Een groot deel van die tekeningen is aanwezig in Sittard. Je kunt prachtig zien hoe ze de basis vormen voor eigenlijk alle projecten die Johanson vanaf dat moment aanpakt. In de jaren tachtig werkt ze mee aan het ecologische herstel van een waterpartij bij een museum in Dallas. Ze maakt het terrein toegankelijk met behulp van looppaden in de vorm van de bladen van twee lokale planten. Er volgen projecten rond een rioolinstallatie in Californië, een onderkomen industriestad in Massachusetts, een regenwoud in Brazilië, een vuilstort in Seoel. Steeds weet ze een speelse, vaak op de natuur geïnspireerde vormgeving te verbinden met ecologische, sociale en educatieve functies. Het is geweldig, echt waar. Toch begint je gaandeweg iets op te vallen: er is bijna niks daadwerkelijk uitgevoerd.

Hoe kan dat? Het moet ermee te maken hebben dat Johansons werk nauwelijks in een hokje te stoppen valt. Hoewel het wordt gepresenteerd in galeries en kunstmusea, beweegt het zich ergens tussen kunst, design, landschapsarchitectuur, natuurbeheer en weg- en waterbouw. Dat maakt het mooi, maar misschien ook wel wat moeilijk aan de man te brengen. Voeg daarbij iets zweverigs, groene-profeterigs. “Each of my projects is a model for an inclusive, life-supporting, self-sustaining world”, wordt ze geciteerd in het boek bij de tentoonstelling. De technologen die onontbeerlijk zijn voor de verwezenlijking van haar projecten kun je met dergelijke uitspraken danig tegen je in het harnas jagen.

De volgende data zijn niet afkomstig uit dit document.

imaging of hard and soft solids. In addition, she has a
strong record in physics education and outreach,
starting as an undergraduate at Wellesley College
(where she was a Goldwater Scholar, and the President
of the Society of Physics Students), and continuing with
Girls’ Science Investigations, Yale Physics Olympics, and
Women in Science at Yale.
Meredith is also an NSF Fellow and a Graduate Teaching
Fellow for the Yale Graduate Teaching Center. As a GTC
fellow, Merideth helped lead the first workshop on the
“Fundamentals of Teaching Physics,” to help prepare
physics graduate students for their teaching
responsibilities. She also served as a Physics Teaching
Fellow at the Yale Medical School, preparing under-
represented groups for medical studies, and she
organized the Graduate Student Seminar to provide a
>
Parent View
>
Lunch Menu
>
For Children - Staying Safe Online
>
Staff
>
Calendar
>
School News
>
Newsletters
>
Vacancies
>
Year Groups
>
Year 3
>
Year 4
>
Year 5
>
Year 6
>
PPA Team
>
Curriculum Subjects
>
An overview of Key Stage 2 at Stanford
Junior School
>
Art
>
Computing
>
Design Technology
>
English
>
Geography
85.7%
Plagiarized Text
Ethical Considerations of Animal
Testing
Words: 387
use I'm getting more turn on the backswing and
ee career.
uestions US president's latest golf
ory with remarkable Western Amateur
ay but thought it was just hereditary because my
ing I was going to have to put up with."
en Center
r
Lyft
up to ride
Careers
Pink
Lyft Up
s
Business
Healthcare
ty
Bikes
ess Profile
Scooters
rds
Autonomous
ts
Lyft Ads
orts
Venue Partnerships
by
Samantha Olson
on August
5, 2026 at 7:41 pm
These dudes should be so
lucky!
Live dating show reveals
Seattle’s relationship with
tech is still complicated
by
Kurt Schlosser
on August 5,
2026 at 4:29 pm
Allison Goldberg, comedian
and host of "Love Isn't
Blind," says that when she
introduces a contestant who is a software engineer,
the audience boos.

Dan is er nog een vreemde paradox: Johanson zet zich nadrukkelijk af tegen het cliché van de kunstenaar als geniale (en niet zelden dronken) eenling – het Pollock-syndroom, zoals ze het zelf noemt. Toch hangt de expositie vol met háár van creativiteit stuiterende tekeningen, steeds staat er dat zíj zich heeft verdiept in de ecologie van een gebied, dat zíj een stuk land met een huis heeft gekocht om haar project te kunnen verwezenlijken – tevergeefs natuurlijk. Ligt het aan de presentatie door het (kunst)museum, of werkt Johanson echt niet zo goed samen als ze voorgeeft te doen? Tenslotte speelt in Johansons generatie onherroepelijk mee dat ze een vrouw is. Terwijl Christo, Smithson en al die anderen onafgebroken door konden buffelen, bracht Patricia Johanson drie kinderen groot. Ongetwijfeld deed ze in die periode diepe inzichten op, maar ze kon niet in de slag met ingenieurs en ambtenaren om haar projecten van de grond te krijgen. Dat is gewoon oneerlijk.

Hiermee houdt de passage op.